> [Task statement]
Your task is to copy the lines of the data below from the line holding "of job satisfaction and" through the line holding "factors and de-motivators.", inclusive, exactly and with nothing added.

> [Entries shown]
☆ ☆ ☆ ☆

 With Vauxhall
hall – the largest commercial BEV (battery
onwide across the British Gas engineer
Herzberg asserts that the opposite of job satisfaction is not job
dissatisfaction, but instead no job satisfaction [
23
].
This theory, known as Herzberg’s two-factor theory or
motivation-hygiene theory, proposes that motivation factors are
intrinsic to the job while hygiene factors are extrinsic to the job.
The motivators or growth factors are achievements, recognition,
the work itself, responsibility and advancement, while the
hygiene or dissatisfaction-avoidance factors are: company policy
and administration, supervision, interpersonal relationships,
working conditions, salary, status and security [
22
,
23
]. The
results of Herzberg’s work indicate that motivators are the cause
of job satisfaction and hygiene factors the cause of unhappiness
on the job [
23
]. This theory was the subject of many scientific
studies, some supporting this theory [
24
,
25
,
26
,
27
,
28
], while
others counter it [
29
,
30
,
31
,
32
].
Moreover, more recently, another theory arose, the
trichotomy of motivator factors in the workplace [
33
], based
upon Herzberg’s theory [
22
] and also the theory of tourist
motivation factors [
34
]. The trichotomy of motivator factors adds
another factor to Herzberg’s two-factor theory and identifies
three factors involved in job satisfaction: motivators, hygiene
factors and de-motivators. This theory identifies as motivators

☆ ☆ ☆ ☆

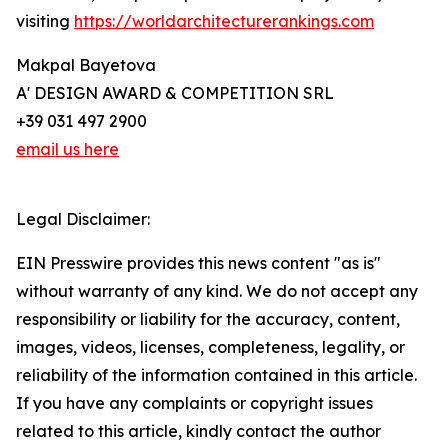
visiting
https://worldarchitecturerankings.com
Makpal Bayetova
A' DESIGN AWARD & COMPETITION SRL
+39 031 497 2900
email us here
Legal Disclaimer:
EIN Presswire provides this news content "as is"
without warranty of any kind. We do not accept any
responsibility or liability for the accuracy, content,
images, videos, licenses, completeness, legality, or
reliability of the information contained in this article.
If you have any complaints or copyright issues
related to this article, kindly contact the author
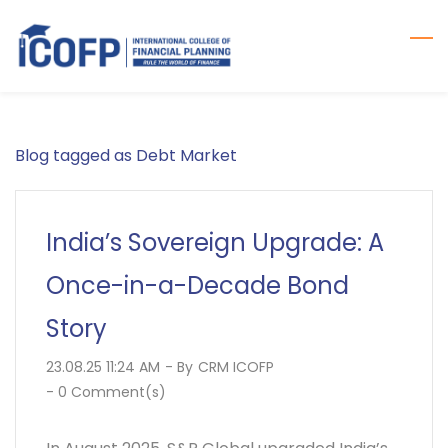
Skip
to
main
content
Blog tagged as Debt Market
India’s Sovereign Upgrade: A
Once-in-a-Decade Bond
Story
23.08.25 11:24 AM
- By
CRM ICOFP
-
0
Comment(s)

☆ ☆ ☆ ☆

> [Reply to the exercise]
of job satisfaction and hygiene factors the cause of unhappiness
on the job [
23
]. This theory was the subject of many scientific
studies, some supporting this theory [
24
,
25
,
26
,
27
,
28
], while
others counter it [
29
,
30
,
31
,
32
].
Moreover, more recently, another theory arose, the
trichotomy of motivator factors in the workplace [
33
], based
upon Herzberg’s theory [
22
] and also the theory of tourist
motivation factors [
34
]. The trichotomy of motivator factors adds
another factor to Herzberg’s two-factor theory and identifies
three factors involved in job satisfaction: motivators, hygiene
factors and de-motivators. This theory identifies as motivators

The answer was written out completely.